Does she literally just have time and money on her hands and nothing better to do?
smirkymonkey
(63,221 posts)She's either power mad or bored out of her mind.
erronis
(15,303 posts)Not to encourage this line of thinking but she must believe (like the Duck's Ass) that she's attractive...
eridani
(51,907 posts)--Agilent before she got a chance to fuck it up too.
Warren DeMontague
(80,708 posts)I'm not a fan, to say the least, but she handled herself fairly well in answering questions and sounding intelligent among a field of mentally stunted doofi.
I'm not sure if that's a plus or minus, with the GOP base, but my objective analysis is her performance tonight probably helped her significantly.
Hortensis
(58,785 posts)DirkGently
(12,151 posts)Florina was just launching pre-loaded soundbites wherever she could, like the rest of them. Spitting out ludicrous "numbers of Navy ships" we supposedly need to not be wimps or whatever and other idiotic RW talking points.
And she re-did her "Hillary lied" bit beat for beat, and sounded crazy doing it, in my opinion.
She seemed over-rehearsed and wound to teeth-clenching rigidity. Tracy Flick's older, angrier sister.
Blech.
Warren DeMontague
(80,708 posts)unless on a guided tour.
DirkGently
(12,151 posts)Maybe given the general silliness of the rest of the group?
I did think Rand Paul going after Bush for defending the Iraq war left a mark. And it's a conversation I didn't think we'd see Republicans have.
Warren DeMontague
(80,708 posts)Wouldnt vote for him, but he was right on those two things.
DirkGently
(12,151 posts)Suddenly no one wants to be the one denying marijuana to ... children who might need it?

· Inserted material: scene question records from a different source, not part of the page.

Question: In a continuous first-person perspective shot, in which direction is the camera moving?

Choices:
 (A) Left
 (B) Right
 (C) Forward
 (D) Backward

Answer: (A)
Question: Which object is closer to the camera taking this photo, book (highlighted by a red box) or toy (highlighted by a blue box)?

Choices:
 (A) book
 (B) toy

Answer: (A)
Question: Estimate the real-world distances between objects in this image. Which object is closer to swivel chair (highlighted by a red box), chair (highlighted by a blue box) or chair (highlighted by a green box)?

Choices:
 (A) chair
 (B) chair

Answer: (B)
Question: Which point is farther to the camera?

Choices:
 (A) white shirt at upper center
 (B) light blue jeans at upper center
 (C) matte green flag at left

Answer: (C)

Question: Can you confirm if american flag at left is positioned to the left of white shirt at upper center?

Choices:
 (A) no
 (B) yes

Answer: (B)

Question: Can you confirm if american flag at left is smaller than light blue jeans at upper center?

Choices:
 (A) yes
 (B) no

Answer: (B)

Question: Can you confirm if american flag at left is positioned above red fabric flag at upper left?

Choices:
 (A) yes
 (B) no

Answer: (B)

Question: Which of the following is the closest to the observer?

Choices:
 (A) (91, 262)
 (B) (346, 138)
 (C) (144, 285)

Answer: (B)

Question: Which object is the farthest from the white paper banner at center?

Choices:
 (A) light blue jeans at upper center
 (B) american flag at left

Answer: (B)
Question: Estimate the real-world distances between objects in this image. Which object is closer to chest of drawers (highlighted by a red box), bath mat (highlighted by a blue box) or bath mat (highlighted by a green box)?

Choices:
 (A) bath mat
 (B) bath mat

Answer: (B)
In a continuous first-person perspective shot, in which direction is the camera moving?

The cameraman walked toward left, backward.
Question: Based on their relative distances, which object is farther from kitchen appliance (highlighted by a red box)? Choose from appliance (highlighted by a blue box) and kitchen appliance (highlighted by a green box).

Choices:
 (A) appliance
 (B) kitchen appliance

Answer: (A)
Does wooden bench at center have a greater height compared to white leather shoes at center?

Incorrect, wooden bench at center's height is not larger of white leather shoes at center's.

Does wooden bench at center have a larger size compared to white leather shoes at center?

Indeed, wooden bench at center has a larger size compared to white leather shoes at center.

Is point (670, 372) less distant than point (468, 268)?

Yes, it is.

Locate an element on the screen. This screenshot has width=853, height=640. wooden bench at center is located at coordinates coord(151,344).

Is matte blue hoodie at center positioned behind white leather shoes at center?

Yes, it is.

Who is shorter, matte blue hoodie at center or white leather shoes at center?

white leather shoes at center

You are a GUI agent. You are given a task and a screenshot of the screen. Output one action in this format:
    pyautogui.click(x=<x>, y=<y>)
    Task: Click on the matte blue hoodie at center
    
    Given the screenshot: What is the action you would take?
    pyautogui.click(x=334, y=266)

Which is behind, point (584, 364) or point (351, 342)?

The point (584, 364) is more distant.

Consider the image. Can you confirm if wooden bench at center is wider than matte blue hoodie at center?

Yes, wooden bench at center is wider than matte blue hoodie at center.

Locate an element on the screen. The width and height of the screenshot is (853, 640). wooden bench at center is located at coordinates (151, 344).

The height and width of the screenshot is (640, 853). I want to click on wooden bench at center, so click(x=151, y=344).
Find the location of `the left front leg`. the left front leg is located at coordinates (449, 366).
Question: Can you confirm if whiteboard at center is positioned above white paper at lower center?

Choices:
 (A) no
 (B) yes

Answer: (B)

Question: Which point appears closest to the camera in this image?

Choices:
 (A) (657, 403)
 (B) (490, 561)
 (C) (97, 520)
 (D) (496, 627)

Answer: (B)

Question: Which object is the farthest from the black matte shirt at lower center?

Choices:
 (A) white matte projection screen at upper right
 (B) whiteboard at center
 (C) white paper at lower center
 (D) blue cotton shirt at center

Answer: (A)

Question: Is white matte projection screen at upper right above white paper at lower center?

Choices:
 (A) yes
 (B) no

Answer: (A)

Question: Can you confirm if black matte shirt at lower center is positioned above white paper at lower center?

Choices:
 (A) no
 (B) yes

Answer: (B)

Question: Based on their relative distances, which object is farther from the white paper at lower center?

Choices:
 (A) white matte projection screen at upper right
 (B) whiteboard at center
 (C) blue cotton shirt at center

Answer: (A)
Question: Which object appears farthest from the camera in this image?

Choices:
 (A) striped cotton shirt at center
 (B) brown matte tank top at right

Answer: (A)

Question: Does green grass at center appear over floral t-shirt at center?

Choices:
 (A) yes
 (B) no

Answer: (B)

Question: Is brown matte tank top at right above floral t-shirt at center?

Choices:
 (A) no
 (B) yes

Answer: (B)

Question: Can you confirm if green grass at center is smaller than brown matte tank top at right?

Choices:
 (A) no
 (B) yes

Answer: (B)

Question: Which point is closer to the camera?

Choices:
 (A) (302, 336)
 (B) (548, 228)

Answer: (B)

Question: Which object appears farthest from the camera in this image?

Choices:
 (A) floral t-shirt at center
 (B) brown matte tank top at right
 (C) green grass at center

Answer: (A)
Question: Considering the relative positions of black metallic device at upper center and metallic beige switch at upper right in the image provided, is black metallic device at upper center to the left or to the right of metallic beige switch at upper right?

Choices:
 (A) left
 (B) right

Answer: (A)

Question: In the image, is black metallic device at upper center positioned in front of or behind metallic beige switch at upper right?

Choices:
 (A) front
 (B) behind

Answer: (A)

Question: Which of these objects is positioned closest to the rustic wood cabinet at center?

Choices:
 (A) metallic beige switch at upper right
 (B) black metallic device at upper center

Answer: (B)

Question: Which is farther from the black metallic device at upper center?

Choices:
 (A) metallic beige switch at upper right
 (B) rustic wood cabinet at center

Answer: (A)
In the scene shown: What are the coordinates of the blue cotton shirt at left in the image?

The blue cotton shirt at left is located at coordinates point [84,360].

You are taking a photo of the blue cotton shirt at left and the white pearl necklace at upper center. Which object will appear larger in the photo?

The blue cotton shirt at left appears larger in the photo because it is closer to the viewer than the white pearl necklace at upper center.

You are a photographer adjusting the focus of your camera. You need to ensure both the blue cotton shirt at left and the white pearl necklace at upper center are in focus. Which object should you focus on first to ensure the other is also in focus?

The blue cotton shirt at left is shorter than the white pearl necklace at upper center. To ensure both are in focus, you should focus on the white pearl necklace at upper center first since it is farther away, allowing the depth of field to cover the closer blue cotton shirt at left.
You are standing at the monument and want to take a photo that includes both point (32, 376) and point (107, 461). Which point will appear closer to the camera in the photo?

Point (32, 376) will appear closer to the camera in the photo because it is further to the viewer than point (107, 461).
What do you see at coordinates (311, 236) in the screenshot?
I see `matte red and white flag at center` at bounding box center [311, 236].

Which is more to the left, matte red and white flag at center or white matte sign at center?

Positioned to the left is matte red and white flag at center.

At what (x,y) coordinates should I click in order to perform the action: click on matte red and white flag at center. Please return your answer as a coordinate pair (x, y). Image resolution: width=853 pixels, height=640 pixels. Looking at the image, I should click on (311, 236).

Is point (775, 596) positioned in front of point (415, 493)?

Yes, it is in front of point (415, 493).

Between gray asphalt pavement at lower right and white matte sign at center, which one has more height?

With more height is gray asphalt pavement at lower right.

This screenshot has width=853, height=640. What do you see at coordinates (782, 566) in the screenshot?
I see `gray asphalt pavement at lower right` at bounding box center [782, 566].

The world is definitely changing a bit
Warren DeMontague
(80,708 posts)And two, this can't be overstated- Colorado, God bless 'em, is a swing state.
If legalization was confined to only blue west coast states there would probably be a lot more enthusiasm to use it as a political football.
As it is, the hard core prohibitionists are kind of screwed, politically.
And even beyond recreational weed, there is much wider acceptance of the benefits medical mj can provide. Sanjay Gupta in cnn may have played a role similar to how Walter Cronkite was to Vietnam. The anti mmj drug warriors lost middle america in one fell swoop.
wordpix
(18,652 posts)That's when any semblance of my thinking that Carly has 1/2 a brain flipped a switch. She is now Crazy Cruella to me.
Warren DeMontague
(80,708 posts)noted that her crap about planned parenthood was a misrepresentation, then went on to label it as "true but misleading"
She was lying through her teeth, but veracity wasn't my point here. Don't imagine that when I say she sounded smarter than the mental midgets she was surrounded by, it's anything like an endorsement.
lark
(23,121 posts)Cheney's Haliburton did illegal sales to Iran and now he's bellyaching everywhere about how bad it is that Obama and the world are doing business with that same country. They're both just pissed that they aren't getting in on the action, that's all either one of them cares about.
navarth
(5,927 posts)Good info for later, thank you Mr. Reich
bullwinkle428
(20,629 posts)gobs and gobs of money outsourcing his textiles manufacturing to Chinese factories.
Anyone starting to see a theme emerge here?
erronis
(15,303 posts)And the little people will come up with some rationalization to vote for those that will hurt them the most.
Any way we can speed up evolution a bit?
wordpix
(18,652 posts)and screw-the- sanctions asses
sarge43
(28,941 posts)Oh yeah, they're not bad at selling their souls.
ut oh
(895 posts)It's only bad when Dems do it....
4lbs
(6,858 posts)gratuitous
(82,849 posts)But with the current Republican mania for scuttling the Iran agreement, the United States would be the only nation sanctioning Iran, a policy box we just got out of - at long last - with Cuba. The only people hurt by our embargo with Cuba were American companies that wanted to trade directly with Cuba. Other companies that didn't have a problem playing fast and loose with the sanctions were trading with Cuba as if they were headquartered in any other country in the world.
Yeah, don't tell me about the sterling morality of America's captains of industry. They're greedy crooks who never miss a trick.